OK boys and girls, it's time to get pissed off as all notion of copyright and control of your site content has been tossed out the window as the fine folks over at hanzo:web ARCHIVE your site content on demand!
That's right, you click on their bookmarklet and TA DA! your page gets archived WITHOUT YOUR PERMISSION on someone else's server.
Here's the most priceless quote on their site:
Did you bother asking webmasters if they want their websites saved?
I don't want to be archived, I don't need to be saved, take your archiving toys and go fuck yourselves!
SPIT ALERT - PUT DOWN YOUR DRINK!
I just about wrecked a keyboard while sipping soda when I ran across this:
RESPECT FOR CONTENT?
Respect for content
All archived pages, links and sites are stored exactly as they appeared on the web.

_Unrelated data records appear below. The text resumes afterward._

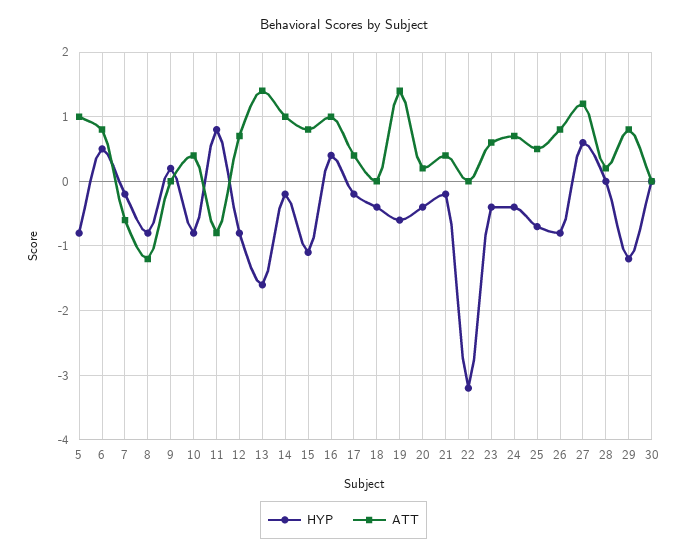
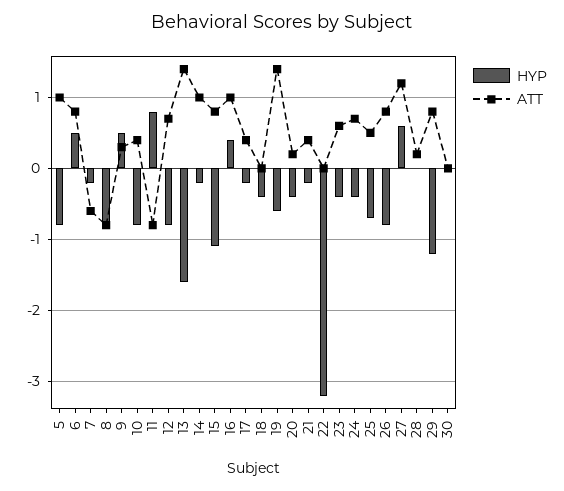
  {
    "HYP": {
      "5": -0.8,
      "6": 0.5,
      "7": -0.2,
      "8": -0.8,
-     "9": 0.2,
+     "9": 0.5,
      "10": -0.8,
      "11": 0.8,
      "12": -0.8,
      "13": -1.6,
      "14": -0.2,
      "15": -1.1,
      "16": 0.4,
      "17": -0.2,
      "18": -0.4,
      "19": -0.6,
      "20": -0.4,
      "21": -0.2,
      "22": -3.2,
      "23": -0.4,
      "24": -0.4,
      "25": -0.7,
      "26": -0.8,
      "27": 0.6,
      "28": 0,
      "29": -1.2,
      "30": 0
    },
    "ATT": {
      "5": 1,
      "6": 0.8,
      "7": -0.6,
-     "8": -1.2,
+     "8": -0.8,
-     "9": 0,
+     "9": 0.3,
      "10": 0.4,
      "11": -0.8,
      "12": 0.7,
      "13": 1.4,
      "14": 1,
      "15": 0.8,
      "16": 1,
      "17": 0.4,
      "18": 0,
      "19": 1.4,
      "20": 0.2,
      "21": 0.4,
      "22": 0,
      "23": 0.6,
      "24": 0.7,
      "25": 0.5,
      "26": 0.8,
      "27": 1.2,
      "28": 0.2,
      "29": 0.8,
      "30": 0
    }
  }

Pictures, objects, links and flash are all retained as they are, preserved as originally conceived.
Are you fucking kidding me?
Where's the respect for my fucking copyright?
You'll be archiving pages WITHOUT PERMISSION, possibly with someone's AdSense account embedded and someone can be sitting on your sites click frauding accounts to death, or stealing content while it can't even be detected that someone is even accessing the pages via the archive.
When they "archive" your page it gets crawled by the following:
22.214.171.124 "Mozilla/5.0 (compatible; heritrix/1.4.0 +http://www.hanzoweb.com)"Now look at this shit coming from their servers:
inetnum: 126.96.36.199 - 188.8.131.52
descr: Hanzo Archives Ltd
184.108.40.206 "GET / " Mozilla/5.0 (compatible; heritrix/1.4.0 +http://www.hanzoweb.com)"So it's looking at robots.txt but what user agent are they looking for?
220.127.116.11 "GET /robots.txt" "Python-urllib/1.16"
18.104.22.168 "GET / " "Mozilla/5.0 (compatible; heritrix/1.4.0 +http://www.hanzoweb.com)"
22.214.171.124 "GET /robots.txt HTTP/1.0" "Python-urllib/1.16"
126.96.36.199 "GET /"" "Python-urllib/2.4"
188.8.131.52 "GET /" "Python-urllib/2.4"
I dug around on their site and didn't see it, so I have no clue what the Python-urllib is looking for in robots.txt, but it really doesn't matter because the FAQ page plainly states that they don't give a flying fuck about your robots.txt file, they'll archive it anyway no matter WHAT YOU SAY MR. WEBMASTER and make it private:
The original crawl was subject to restrictions by robots.txt. This means that any archived content will be marked as private for browsing by the person crawling it, therefore, unless its your own archive, you will not see this content.Sounds to me, as a webmaster, they're saying "FUCK YOU!".
Well, I blocked your service, so this webmaster is replying in kind "FUCK YOU!" no tresspassing allowed.
This is a huge problem as people will be snapping copies of anything for any reason and you, the webmaster, will have no control over what Hanzo:web stores or displays nor what these people do with your content after the fact.
BTW, when people start flaming me that I should've "contacted" them to find out what they were looking for in the robots.txt file, if they were doing it right, the path to this information would've been in the user agent string just like all the other sites do, or highlighted in the FAQ.
Nice idea but your draconian implementation doesn't deserve a second chance and it's blocked, out of mind, not a problem for me anymore.
FWIW, my bot blocker already stopped them from getting anything in the first place but I'm blocking their whole range of IPs just to make sure nothing slips through the cracks like stealth crawling as they have already demonstrated a complete lack of respect for everyones website.